» SUPPLIED RECORDS:

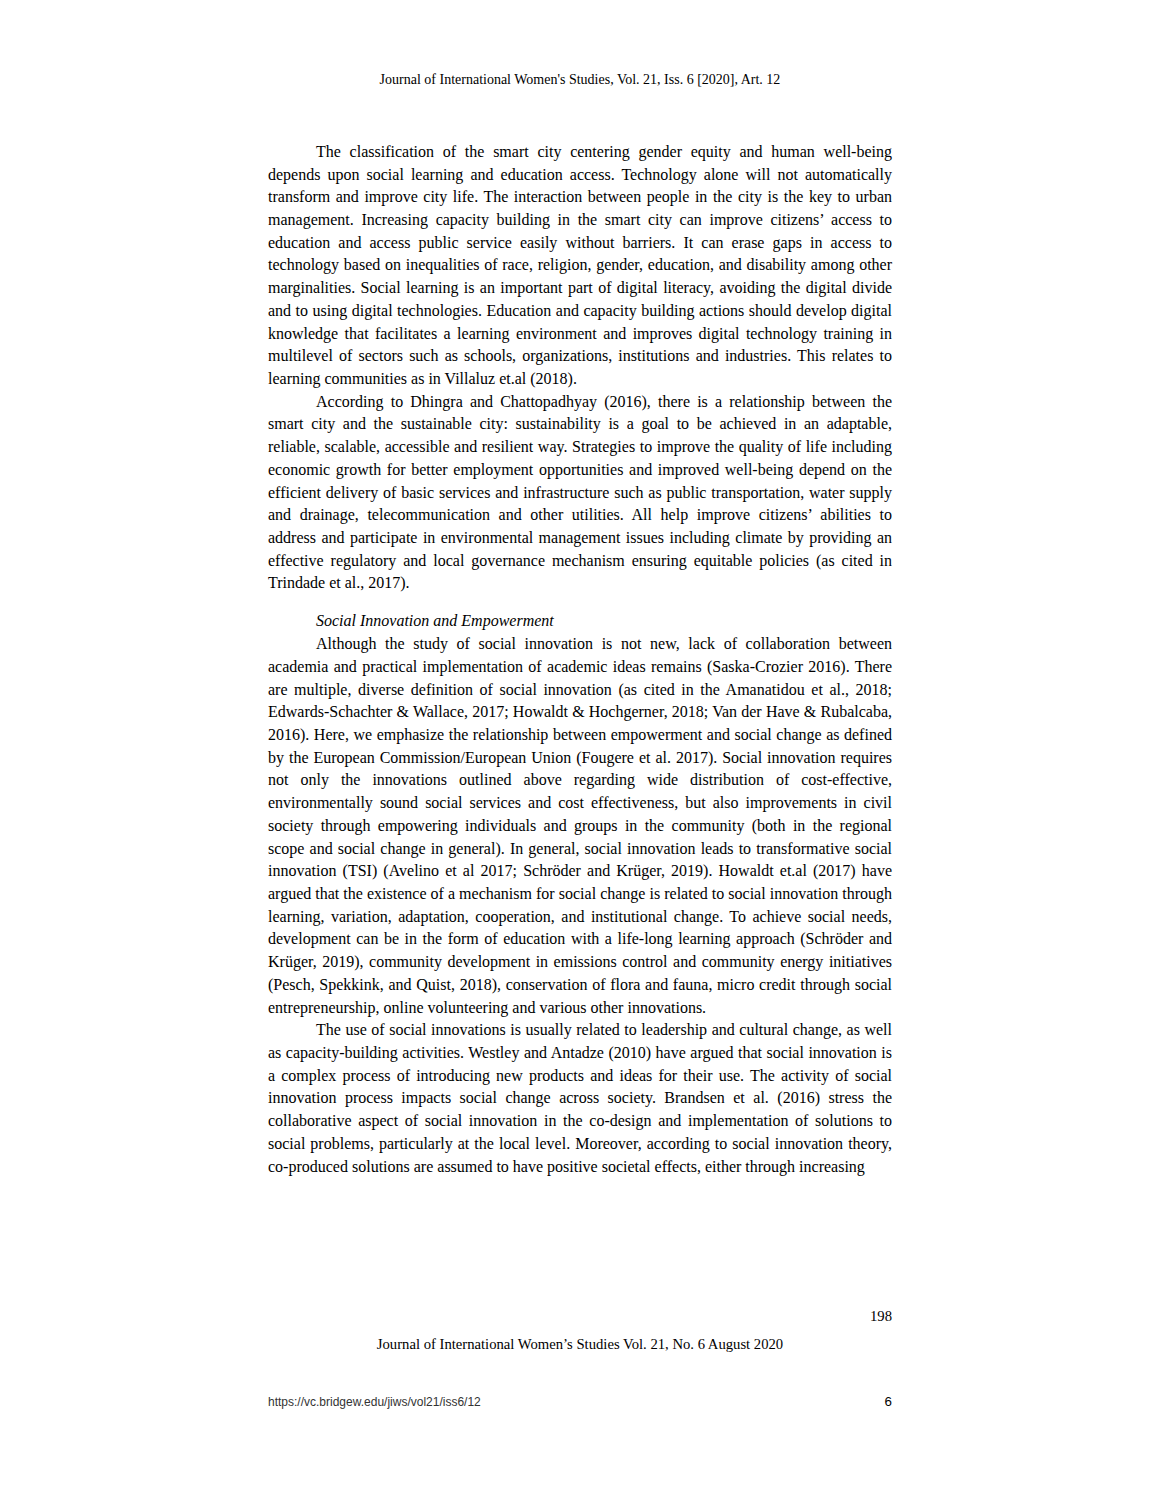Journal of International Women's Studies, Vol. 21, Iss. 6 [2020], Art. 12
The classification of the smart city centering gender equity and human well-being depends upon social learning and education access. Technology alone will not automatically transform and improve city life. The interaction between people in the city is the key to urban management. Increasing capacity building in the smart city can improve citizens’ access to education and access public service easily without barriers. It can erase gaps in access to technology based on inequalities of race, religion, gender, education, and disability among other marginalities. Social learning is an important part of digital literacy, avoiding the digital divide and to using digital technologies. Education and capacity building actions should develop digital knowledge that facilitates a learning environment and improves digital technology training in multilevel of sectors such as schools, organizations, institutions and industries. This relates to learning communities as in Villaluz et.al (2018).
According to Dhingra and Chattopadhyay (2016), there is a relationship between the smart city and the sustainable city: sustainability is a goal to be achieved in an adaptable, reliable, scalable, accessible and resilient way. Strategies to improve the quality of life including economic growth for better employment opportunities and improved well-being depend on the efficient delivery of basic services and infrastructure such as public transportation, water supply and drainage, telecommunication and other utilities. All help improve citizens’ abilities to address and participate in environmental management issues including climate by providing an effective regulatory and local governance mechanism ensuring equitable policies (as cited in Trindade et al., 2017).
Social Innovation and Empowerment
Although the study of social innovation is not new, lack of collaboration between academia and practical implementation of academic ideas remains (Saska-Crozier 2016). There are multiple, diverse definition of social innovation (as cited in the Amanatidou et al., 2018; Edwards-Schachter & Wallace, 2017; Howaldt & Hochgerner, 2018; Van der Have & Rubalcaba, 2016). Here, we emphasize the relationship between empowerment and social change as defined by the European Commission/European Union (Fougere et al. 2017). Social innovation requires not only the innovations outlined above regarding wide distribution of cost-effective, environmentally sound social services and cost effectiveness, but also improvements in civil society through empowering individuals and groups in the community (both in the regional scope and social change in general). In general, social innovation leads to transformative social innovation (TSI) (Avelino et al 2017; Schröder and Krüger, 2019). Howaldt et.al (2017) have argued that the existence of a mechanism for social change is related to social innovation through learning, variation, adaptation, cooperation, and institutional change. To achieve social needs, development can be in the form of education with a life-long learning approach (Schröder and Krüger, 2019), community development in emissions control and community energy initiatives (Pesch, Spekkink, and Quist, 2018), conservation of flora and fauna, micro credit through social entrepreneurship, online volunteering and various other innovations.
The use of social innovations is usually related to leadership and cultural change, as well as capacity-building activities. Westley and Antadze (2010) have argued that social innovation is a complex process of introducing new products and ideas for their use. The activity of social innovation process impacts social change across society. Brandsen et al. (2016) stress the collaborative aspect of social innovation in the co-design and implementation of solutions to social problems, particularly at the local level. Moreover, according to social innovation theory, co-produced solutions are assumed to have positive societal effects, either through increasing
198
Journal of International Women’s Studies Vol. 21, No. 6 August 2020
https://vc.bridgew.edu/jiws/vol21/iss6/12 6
* * *
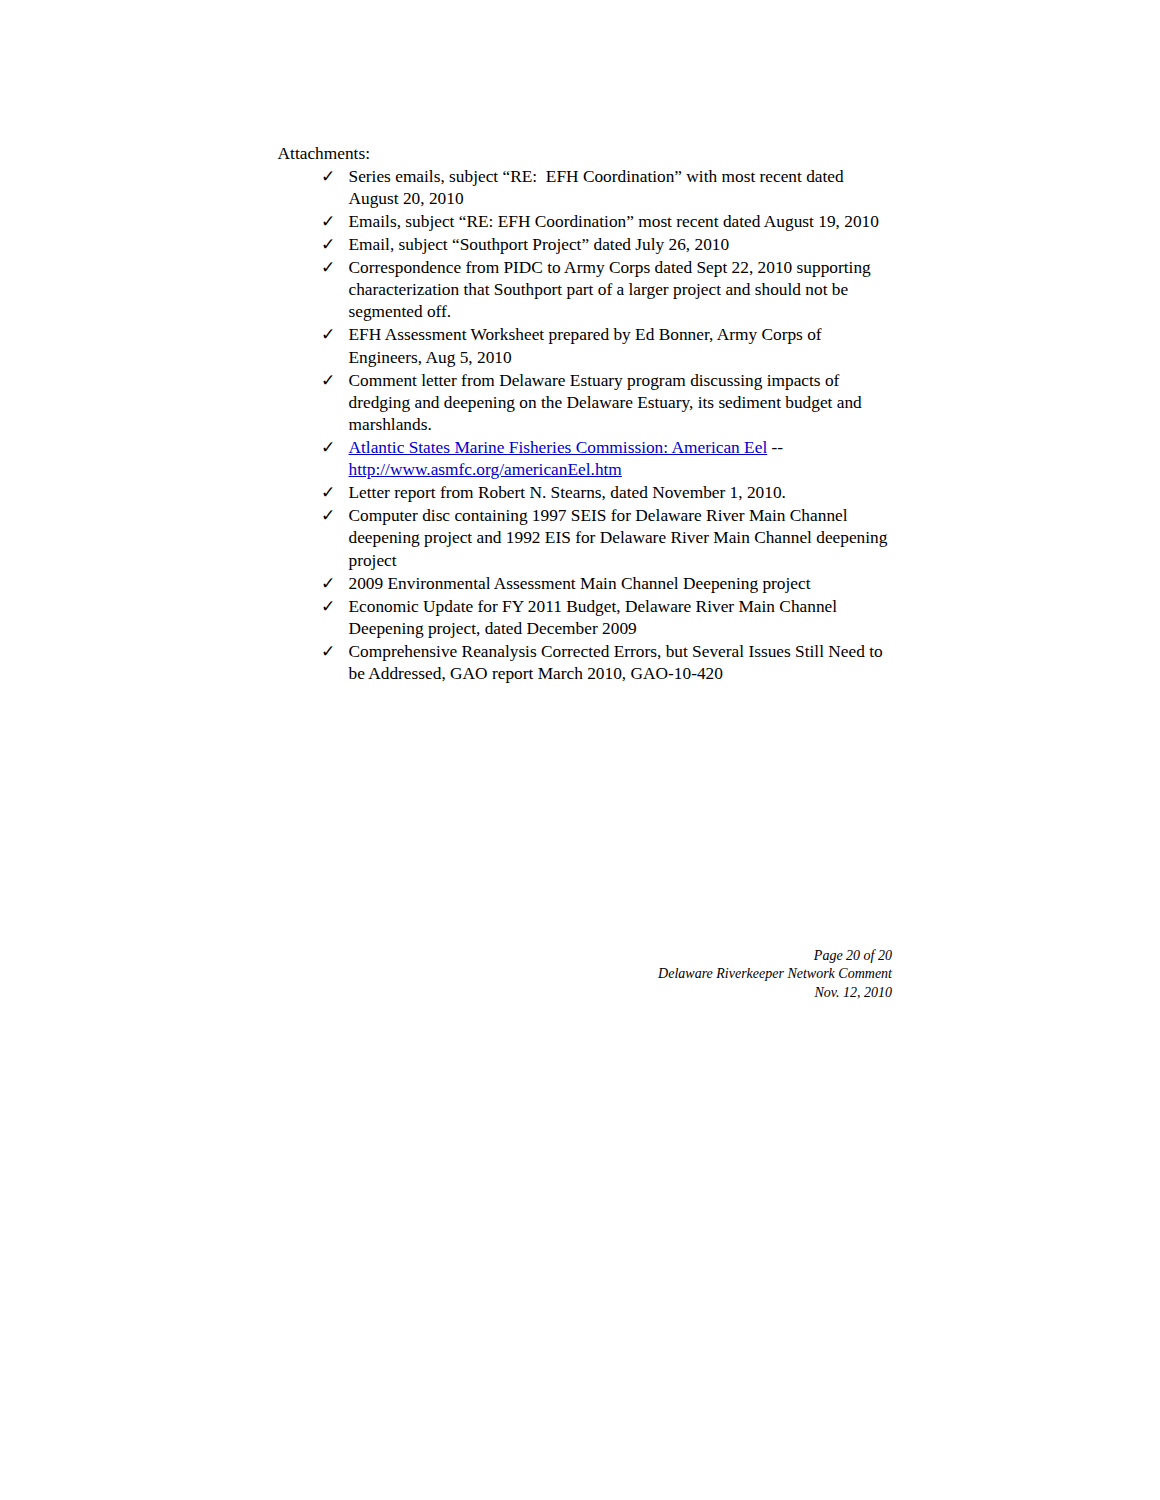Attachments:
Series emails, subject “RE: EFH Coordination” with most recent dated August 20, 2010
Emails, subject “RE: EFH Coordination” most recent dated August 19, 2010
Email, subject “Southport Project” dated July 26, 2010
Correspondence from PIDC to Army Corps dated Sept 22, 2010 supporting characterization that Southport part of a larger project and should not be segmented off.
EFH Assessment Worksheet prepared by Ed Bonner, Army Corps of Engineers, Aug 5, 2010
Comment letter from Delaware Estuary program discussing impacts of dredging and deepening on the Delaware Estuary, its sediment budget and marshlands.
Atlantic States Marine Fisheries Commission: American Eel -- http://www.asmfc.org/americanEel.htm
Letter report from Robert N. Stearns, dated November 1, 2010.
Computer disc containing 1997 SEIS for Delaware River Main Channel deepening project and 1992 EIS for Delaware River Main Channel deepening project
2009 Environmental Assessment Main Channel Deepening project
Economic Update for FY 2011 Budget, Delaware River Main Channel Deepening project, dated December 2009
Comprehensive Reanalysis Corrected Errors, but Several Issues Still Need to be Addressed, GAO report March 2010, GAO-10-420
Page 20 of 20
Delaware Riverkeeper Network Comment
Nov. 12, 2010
--
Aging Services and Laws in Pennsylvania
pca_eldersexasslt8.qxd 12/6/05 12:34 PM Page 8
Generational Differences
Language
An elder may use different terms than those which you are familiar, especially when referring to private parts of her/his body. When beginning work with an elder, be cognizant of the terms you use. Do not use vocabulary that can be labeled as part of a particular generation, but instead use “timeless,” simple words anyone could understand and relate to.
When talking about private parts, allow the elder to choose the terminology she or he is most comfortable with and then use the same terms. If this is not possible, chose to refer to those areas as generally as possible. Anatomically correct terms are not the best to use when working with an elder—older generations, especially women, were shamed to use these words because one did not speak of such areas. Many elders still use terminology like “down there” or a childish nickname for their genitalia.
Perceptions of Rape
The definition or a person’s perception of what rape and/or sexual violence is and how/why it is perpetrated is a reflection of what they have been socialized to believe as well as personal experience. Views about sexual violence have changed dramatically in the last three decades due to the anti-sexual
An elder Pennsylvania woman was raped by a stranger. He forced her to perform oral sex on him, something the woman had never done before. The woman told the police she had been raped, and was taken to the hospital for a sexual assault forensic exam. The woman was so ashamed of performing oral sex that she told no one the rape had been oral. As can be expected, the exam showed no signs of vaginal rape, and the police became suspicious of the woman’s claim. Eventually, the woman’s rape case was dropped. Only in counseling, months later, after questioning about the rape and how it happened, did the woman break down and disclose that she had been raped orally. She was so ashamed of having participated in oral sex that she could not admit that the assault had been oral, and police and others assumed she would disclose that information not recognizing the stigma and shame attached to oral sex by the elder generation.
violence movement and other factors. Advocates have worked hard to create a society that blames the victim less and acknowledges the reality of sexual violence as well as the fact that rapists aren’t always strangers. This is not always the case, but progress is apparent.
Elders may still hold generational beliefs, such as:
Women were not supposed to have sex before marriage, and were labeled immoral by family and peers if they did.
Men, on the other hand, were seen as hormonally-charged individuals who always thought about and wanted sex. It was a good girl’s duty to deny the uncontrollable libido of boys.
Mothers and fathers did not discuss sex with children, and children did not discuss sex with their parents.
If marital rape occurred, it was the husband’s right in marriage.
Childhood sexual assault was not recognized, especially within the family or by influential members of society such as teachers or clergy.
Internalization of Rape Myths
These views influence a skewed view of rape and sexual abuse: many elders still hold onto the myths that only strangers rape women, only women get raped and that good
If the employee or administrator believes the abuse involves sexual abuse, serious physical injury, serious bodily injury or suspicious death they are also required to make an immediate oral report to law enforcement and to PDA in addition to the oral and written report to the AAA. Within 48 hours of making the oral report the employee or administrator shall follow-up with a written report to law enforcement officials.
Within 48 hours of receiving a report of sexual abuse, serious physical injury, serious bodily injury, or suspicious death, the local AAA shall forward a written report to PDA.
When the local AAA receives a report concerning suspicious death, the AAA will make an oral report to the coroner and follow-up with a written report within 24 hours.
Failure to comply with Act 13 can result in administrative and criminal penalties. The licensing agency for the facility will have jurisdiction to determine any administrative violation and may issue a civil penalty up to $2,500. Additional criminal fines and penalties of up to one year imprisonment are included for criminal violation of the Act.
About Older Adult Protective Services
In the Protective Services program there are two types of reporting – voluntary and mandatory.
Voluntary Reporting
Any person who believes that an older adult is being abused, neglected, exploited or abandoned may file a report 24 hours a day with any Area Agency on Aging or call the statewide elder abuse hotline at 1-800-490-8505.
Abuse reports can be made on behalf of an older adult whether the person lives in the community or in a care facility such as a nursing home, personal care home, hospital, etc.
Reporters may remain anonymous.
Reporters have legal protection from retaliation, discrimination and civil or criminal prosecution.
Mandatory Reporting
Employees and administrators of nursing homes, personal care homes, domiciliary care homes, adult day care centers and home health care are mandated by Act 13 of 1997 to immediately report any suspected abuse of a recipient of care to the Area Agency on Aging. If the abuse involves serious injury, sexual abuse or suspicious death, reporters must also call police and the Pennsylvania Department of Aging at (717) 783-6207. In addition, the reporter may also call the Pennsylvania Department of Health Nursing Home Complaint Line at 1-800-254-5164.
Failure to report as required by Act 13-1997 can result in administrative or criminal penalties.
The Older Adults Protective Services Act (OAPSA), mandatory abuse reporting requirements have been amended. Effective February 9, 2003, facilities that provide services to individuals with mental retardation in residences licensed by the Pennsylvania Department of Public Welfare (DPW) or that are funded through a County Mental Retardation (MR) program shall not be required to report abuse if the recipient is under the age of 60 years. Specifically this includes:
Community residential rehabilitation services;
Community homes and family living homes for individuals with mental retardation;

» DESCRIPTION OF THE TASK:
Please copy the lines in the records above between the one holding "Reporters may remain anonymous." and the one holding "Mandatory Reporting", inclusive, exactly and with no other line.

» PROBLEM SOLUTION:
Reporters may remain anonymous.
Reporters have legal protection from retaliation, discrimination and civil or criminal prosecution.
Mandatory Reporting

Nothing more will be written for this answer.